* ACTIVITY *
Once the pictures are removed, restate the data below word for word.

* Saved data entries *
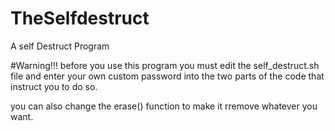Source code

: # TheSelfdestruct
A self Destruct Program

#Warning!!!
before you use this program you must edit the self_destruct.sh file and enter your own custom password into the two parts of the code that instruct you to do so.

you can also change the erase() function to make it rremove whatever you want.
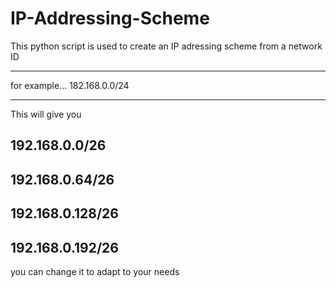 # IP-Addressing-Scheme
This python script is used to create an IP adressing scheme from a network ID 

----

for example...
182.168.0.0/24

-----------------------------------------------------------------------------

This will give you 

192.168.0.0/26
-----------------------------------------------------------------------------
192.168.0.64/26
-----------------------------------------------------------------------------
192.168.0.128/26
-----------------------------------------------------------------------------
192.168.0.192/26
-----------------------------------------------------------------------------

you can change it to adapt to your needs 
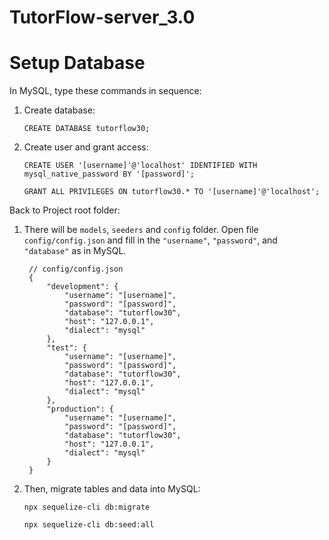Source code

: # TutorFlow-server_3.0

# Setup Database

In MySQL, type these commands in sequence:

1. Create database:

   `CREATE DATABASE tutorflow30;`

1. Create user and grant access:

   `CREATE USER '[username]'@'localhost' IDENTIFIED WITH mysql_native_password BY '[password]';`

   `GRANT ALL PRIVILEGES ON tutorflow30.* TO '[username]'@'localhost';`

Back to Project root folder:

1. There will be `models`, `seeders` and `config` folder. Open file `config/config.json` and fill in the `"username"`, `"password"`, and `"database"` as in MySQL.

        // config/config.json
        {
            "development": {
                "username": "[username]",
                "password": "[password]",
                "database": "tutorflow30",
                "host": "127.0.0.1",
                "dialect": "mysql"
            },
            "test": {
                "username": "[username]",
                "password": "[password]",
                "database": "tutorflow30",
                "host": "127.0.0.1",
                "dialect": "mysql"
            },
            "production": {
                "username": "[username]",
                "password": "[password]",
                "database": "tutorflow30",
                "host": "127.0.0.1",
                "dialect": "mysql"
            }
        }

1. Then, migrate tables and data into MySQL:

    `npx sequelize-cli db:migrate`

    `npx sequelize-cli db:seed:all`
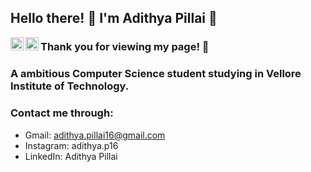 ## Hello there! 👋 I'm Adithya Pillai :slightly_smiling_face:

<a href="https://instagram.com/adithya.p16"><img align="left" src="https://raw.githubusercontent.com/yushi1007/yushi1007/main/images/instagram.svg" alt="Adithya Rajesh Pillai | Instagram" width="21px"/></a> <a href="https://www.linkedin.com/in/adithya-pillai-755700246/"><img align="left" src="https://raw.githubusercontent.com/yushi1007/yushi1007/main/images/linkedin.svg" alt="Adithya Pillai | LinkedIn" width="21px"/></a>


### Thank you for viewing my page! :smiling_face_with_three_hearts: ###

### A ambitious Computer Science student studying in Vellore Institute of Technology. 

### Contact me through: ###
* Gmail: adithya.pillai16@gmail.com
* Instagram: adithya.p16
* LinkedIn: Adithya Pillai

* RESPONSE AREA *
Source code

: # TheSelfdestruct
A self Destruct Program

#Warning!!!
before you use this program you must edit the self_destruct.sh file and enter your own custom password into the two parts of the code that instruct you to do so.

you can also change the erase() function to make it rremove whatever you want.
 # IP-Addressing-Scheme
This python script is used to create an IP adressing scheme from a network ID 

----

for example...
182.168.0.0/24

-----------------------------------------------------------------------------

This will give you 

192.168.0.0/26
-----------------------------------------------------------------------------
192.168.0.64/26
-----------------------------------------------------------------------------
192.168.0.128/26
-----------------------------------------------------------------------------
192.168.0.192/26
-----------------------------------------------------------------------------

you can change it to adapt to your needs 
Source code

: # TutorFlow-server_3.0

# Setup Database

In MySQL, type these commands in sequence:

1. Create database:

   `CREATE DATABASE tutorflow30;`

1. Create user and grant access:

   `CREATE USER '[username]'@'localhost' IDENTIFIED WITH mysql_native_password BY '[password]';`

   `GRANT ALL PRIVILEGES ON tutorflow30.* TO '[username]'@'localhost';`

Back to Project root folder:

1. There will be `models`, `seeders` and `config` folder. Open file `config/config.json` and fill in the `"username"`, `"password"`, and `"database"` as in MySQL.

        // config/config.json
        {
            "development": {
                "username": "[username]",
                "password": "[password]",
                "database": "tutorflow30",
                "host": "127.0.0.1",
                "dialect": "mysql"
            },
            "test": {
                "username": "[username]",
                "password": "[password]",
                "database": "tutorflow30",
                "host": "127.0.0.1",
                "dialect": "mysql"
            },
            "production": {
                "username": "[username]",
                "password": "[password]",
                "database": "tutorflow30",
                "host": "127.0.0.1",
                "dialect": "mysql"
            }
        }

1. Then, migrate tables and data into MySQL:

    `npx sequelize-cli db:migrate`

    `npx sequelize-cli db:seed:all`
 ## Hello there! 👋 I'm Adithya Pillai :slightly_smiling_face:

<a href="https://instagram.com/adithya.p16"><img align="left" src="https://raw.githubusercontent.com/yushi1007/yushi1007/main/images/instagram.svg" alt="Adithya Rajesh Pillai | Instagram" width="21px"/></a> <a href="https://www.linkedin.com/in/adithya-pillai-755700246/"><img align="left" src="https://raw.githubusercontent.com/yushi1007/yushi1007/main/images/linkedin.svg" alt="Adithya Pillai | LinkedIn" width="21px"/></a>


### Thank you for viewing my page! :smiling_face_with_three_hearts: ###

### A ambitious Computer Science student studying in Vellore Institute of Technology. 

### Contact me through: ###
* Gmail: adithya.pillai16@gmail.com
* Instagram: adithya.p16
* LinkedIn: Adithya Pillai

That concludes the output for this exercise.